**Required work:**
Once the pictures have been removed, repeat the remainder of the records exactly.

**Saved entries:**

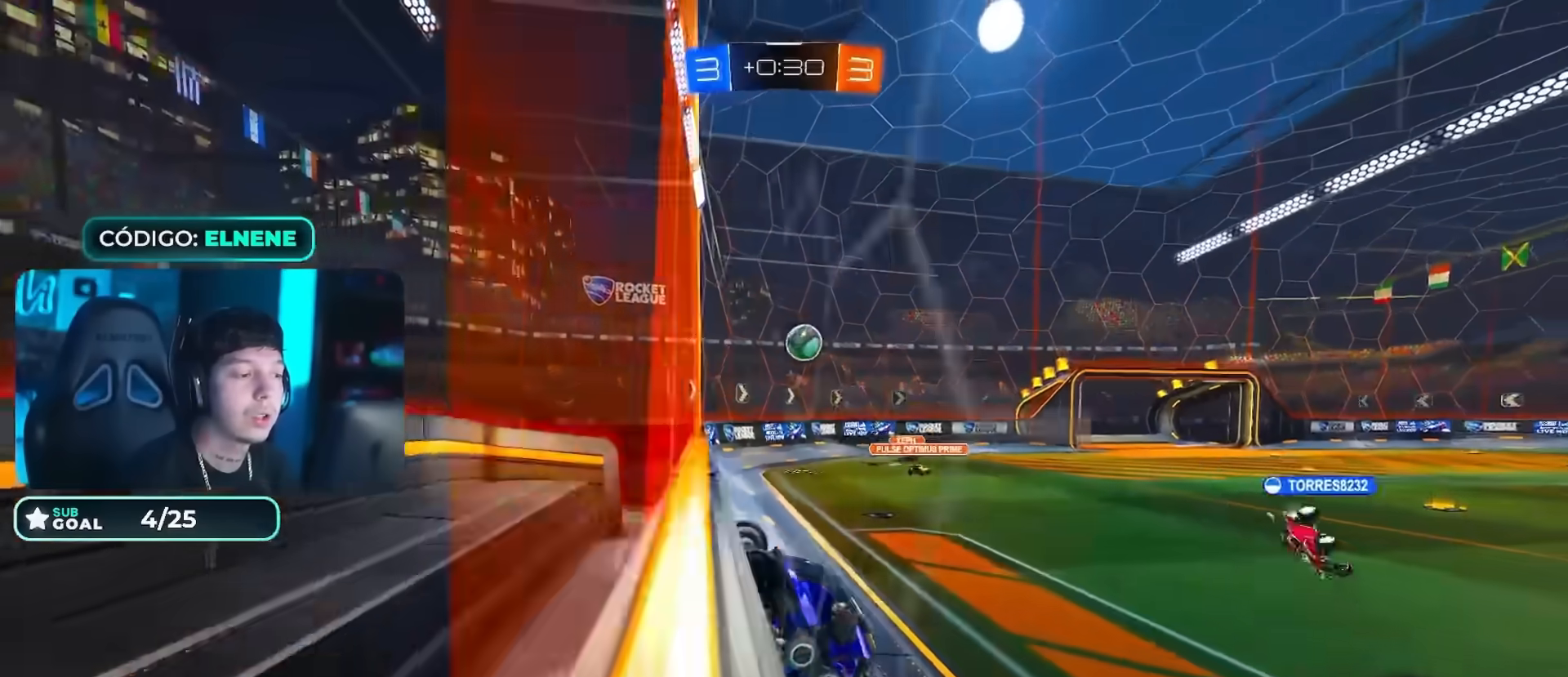
{"buttons": ["R2"], "left_stick": "right", "right_stick": "center", "events": [[117, "SQUARE", "down"], [167, "SQUARE", "up"], [267, "SQUARE", "down"], [334, "SQUARE", "up"]]}
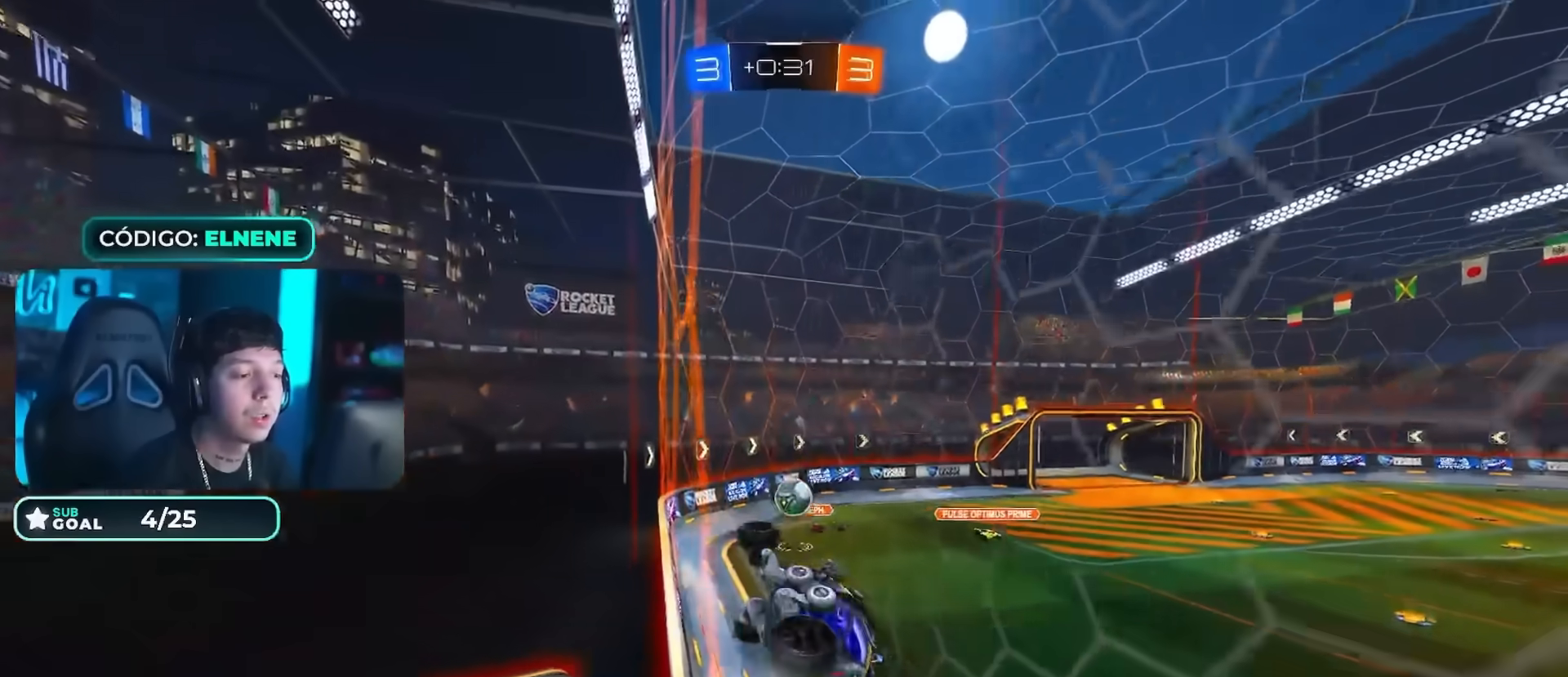
{"buttons": ["R2"], "left_stick": "right", "right_stick": "center", "events": [[133, "SQUARE", "down"], [217, "SQUARE", "up"]]}
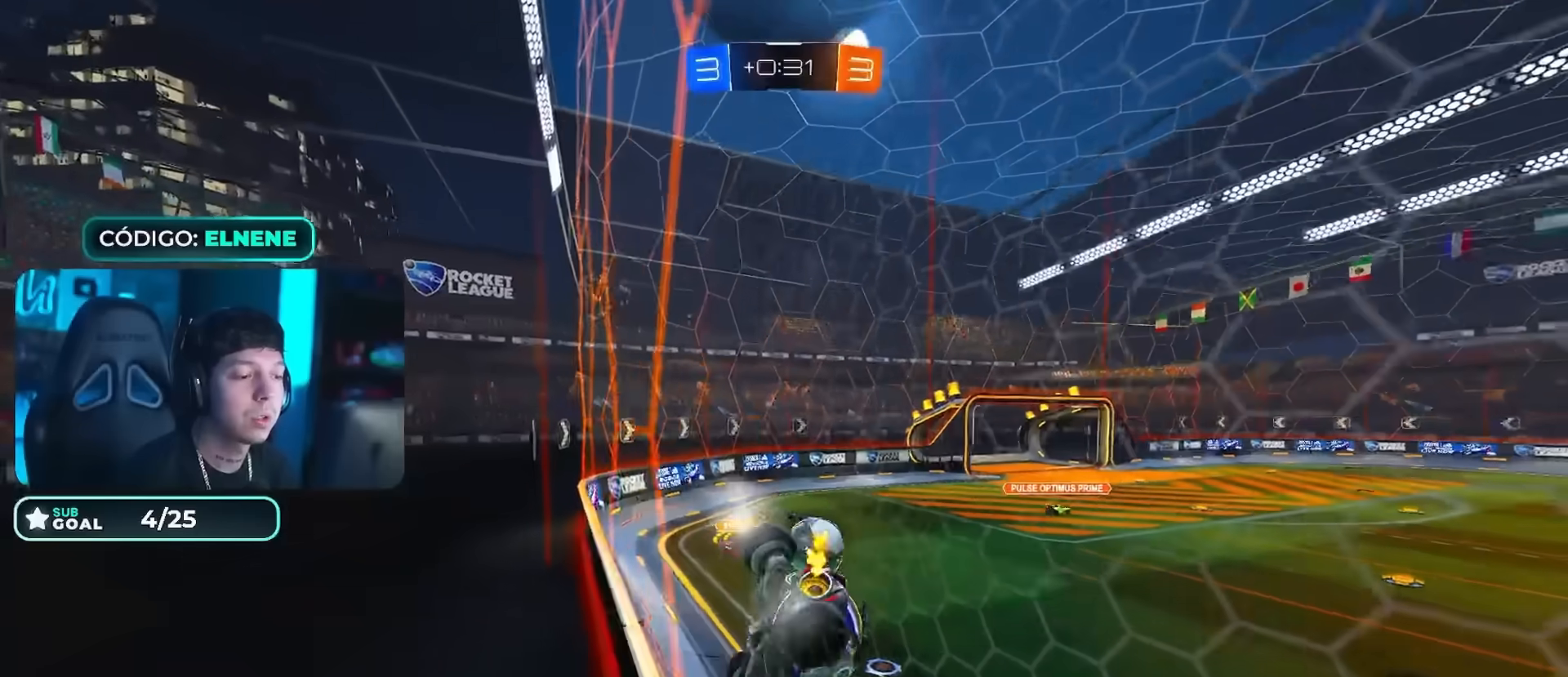
{"buttons": ["CROSS", "R2"], "left_stick": "down-right", "right_stick": "center", "events": [[101, "CIRCLE", "down"], [251, "CIRCLE", "up"], [301, "left_stick", "left"], [317, "CIRCLE", "down"], [367, "CIRCLE", "up"], [434, "left_stick", "down-right"], [501, "CROSS", "down"]]}
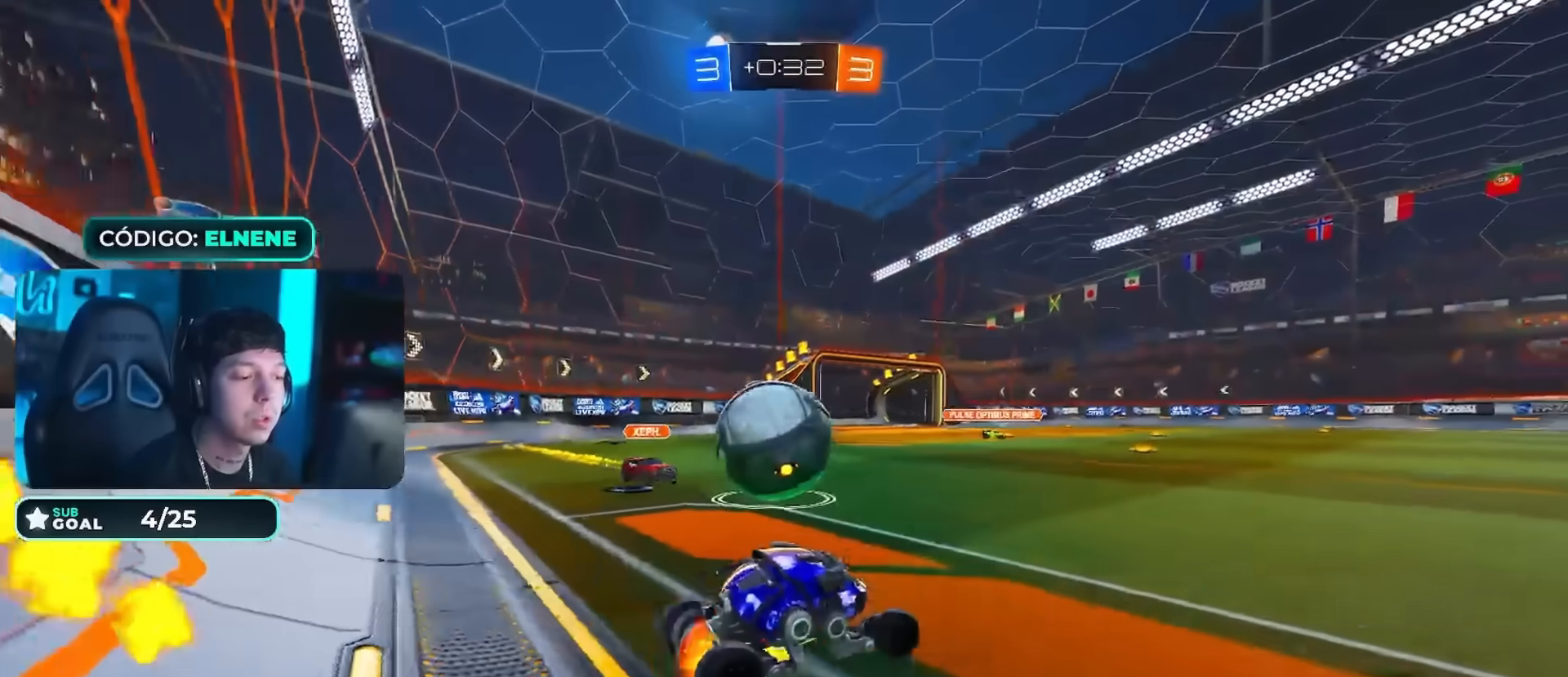
{"buttons": ["R2"], "left_stick": "down", "right_stick": "center", "events": [[67, "L2", "down"], [67, "R2", "up"], [100, "CROSS", "up"], [133, "left_stick", "up-left"], [167, "CROSS", "down"], [183, "R2", "down"], [200, "CIRCLE", "down"], [300, "left_stick", "down"], [317, "CIRCLE", "up"], [317, "CROSS", "up"], [384, "CIRCLE", "down"], [384, "L2", "up"], [467, "CIRCLE", "up"]]}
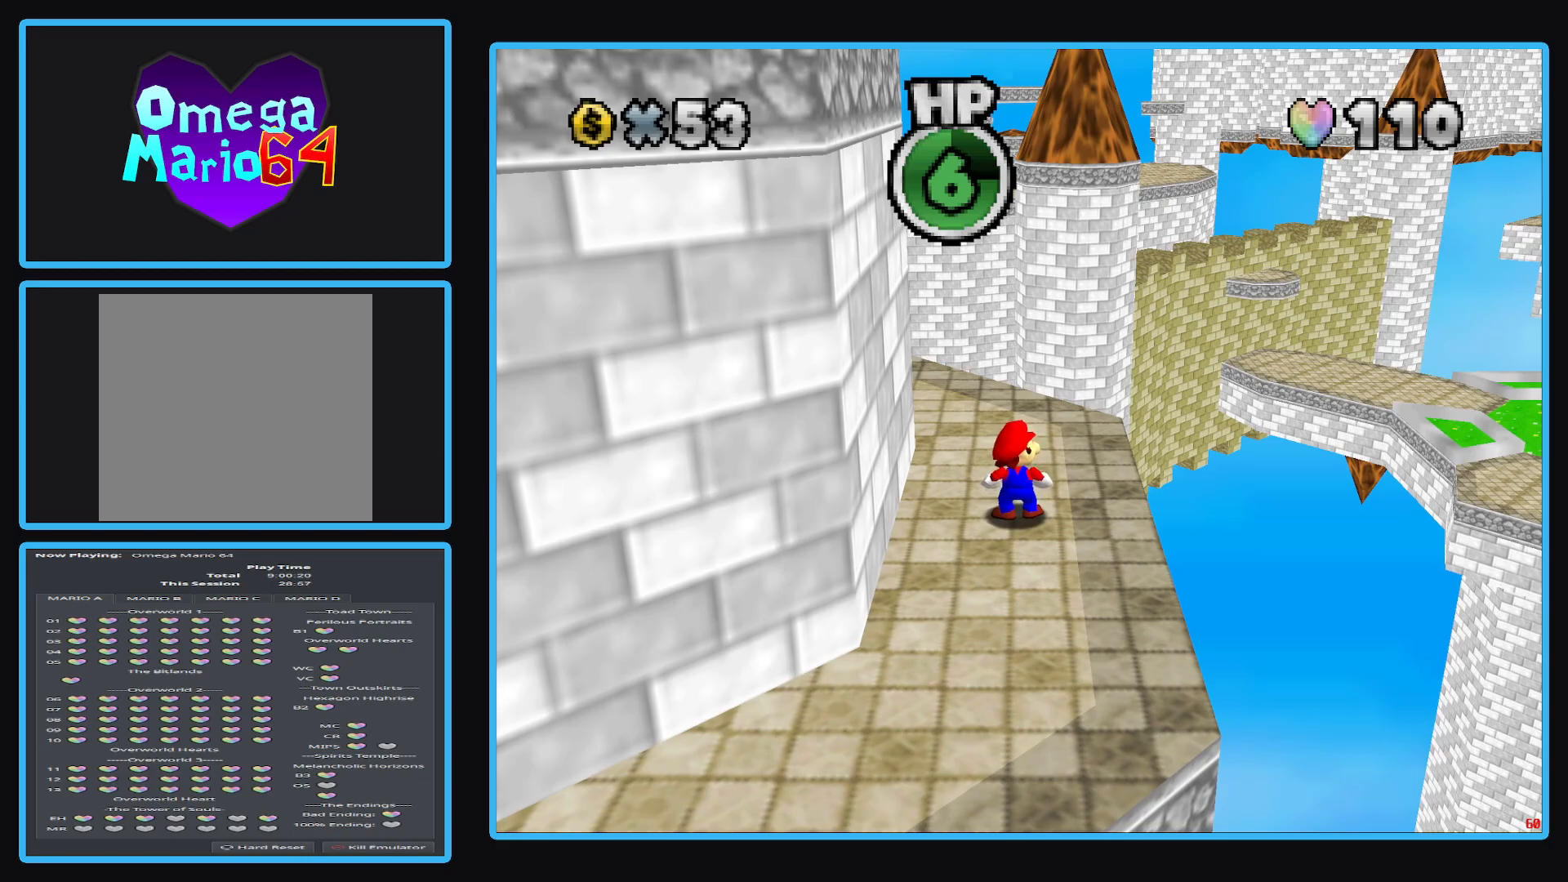
Gameplay with a controller (Xbox layout); each line is a JSON object with the inputs held at the frame after it. "events" lists button and stick changes between this image and that frame as [ms after this image, input, new state], when the widget could be followed in between. Not read: L3 R3.
{"buttons": [], "left_stick": "up", "right_stick": "center", "events": [[483, "left_stick", "up"]]}
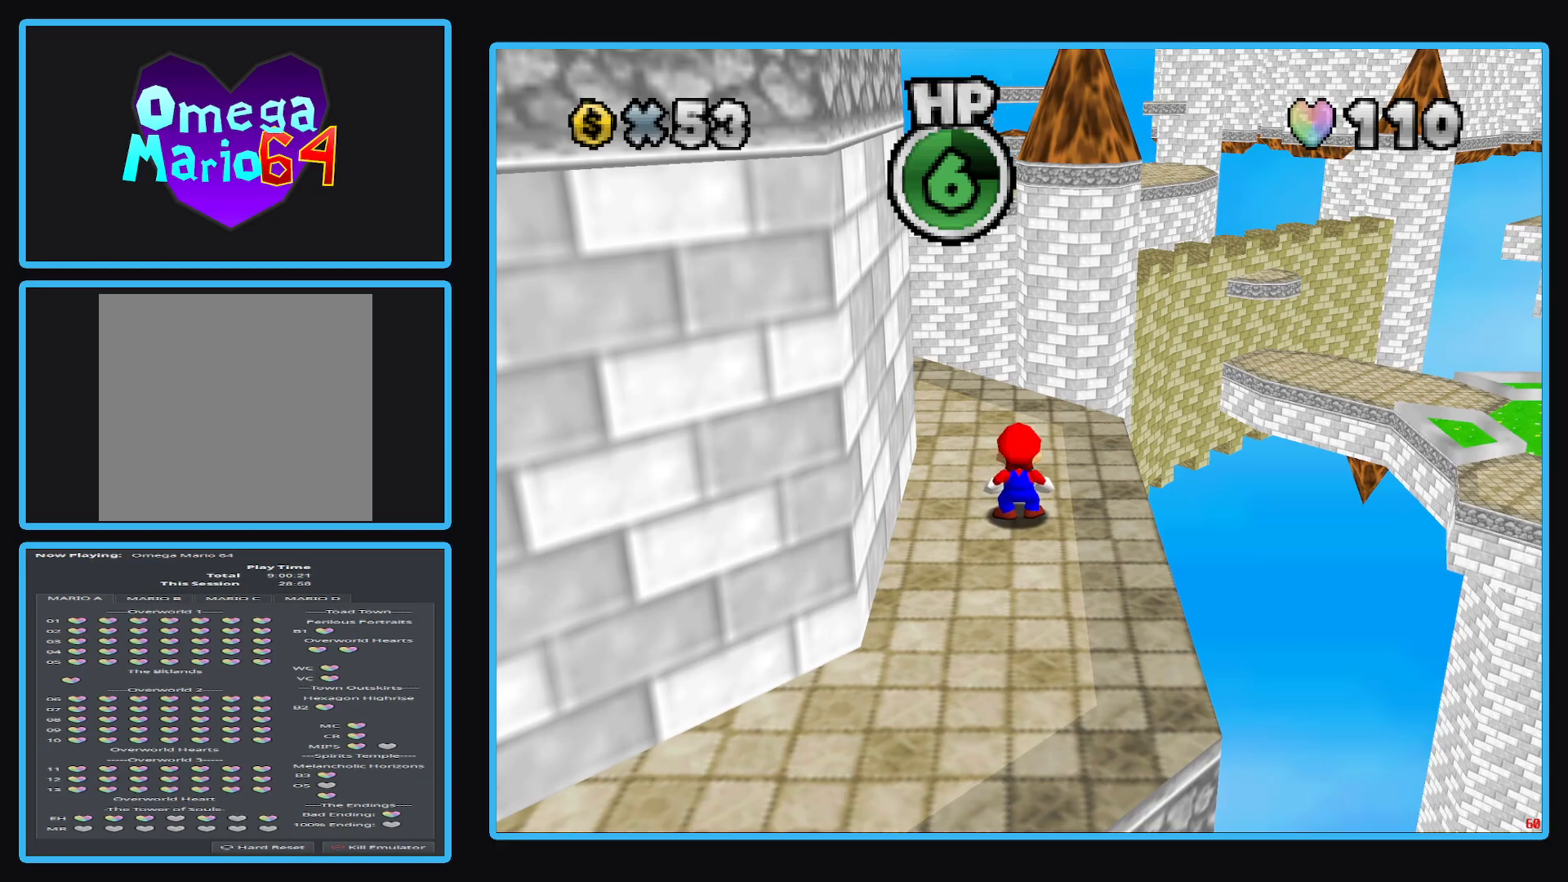
{"buttons": [], "left_stick": "up-right", "right_stick": "center", "events": [[33, "B", "down"], [150, "B", "up"], [250, "B", "down"], [333, "B", "up"], [333, "left_stick", "up-right"]]}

**Written response:**
{"buttons": ["R2"], "left_stick": "right", "right_stick": "center", "events": [[117, "SQUARE", "down"], [167, "SQUARE", "up"], [267, "SQUARE", "down"], [334, "SQUARE", "up"]]}
{"buttons": ["R2"], "left_stick": "right", "right_stick": "center", "events": [[133, "SQUARE", "down"], [217, "SQUARE", "up"]]}
{"buttons": ["CROSS", "R2"], "left_stick": "down-right", "right_stick": "center", "events": [[101, "CIRCLE", "down"], [251, "CIRCLE", "up"], [301, "left_stick", "left"], [317, "CIRCLE", "down"], [367, "CIRCLE", "up"], [434, "left_stick", "down-right"], [501, "CROSS", "down"]]}
{"buttons": ["R2"], "left_stick": "down", "right_stick": "center", "events": [[67, "L2", "down"], [67, "R2", "up"], [100, "CROSS", "up"], [133, "left_stick", "up-left"], [167, "CROSS", "down"], [183, "R2", "down"], [200, "CIRCLE", "down"], [300, "left_stick", "down"], [317, "CIRCLE", "up"], [317, "CROSS", "up"], [384, "CIRCLE", "down"], [384, "L2", "up"], [467, "CIRCLE", "up"]]}
Gameplay with a controller (Xbox layout); each line is a JSON object with the inputs held at the frame after it. "events" lists button and stick changes between this image and that frame as [ms after this image, input, new state], when the widget could be followed in between. Not read: L3 R3.
{"buttons": [], "left_stick": "up", "right_stick": "center", "events": [[483, "left_stick", "up"]]}
{"buttons": [], "left_stick": "up-right", "right_stick": "center", "events": [[33, "B", "down"], [150, "B", "up"], [250, "B", "down"], [333, "B", "up"], [333, "left_stick", "up-right"]]}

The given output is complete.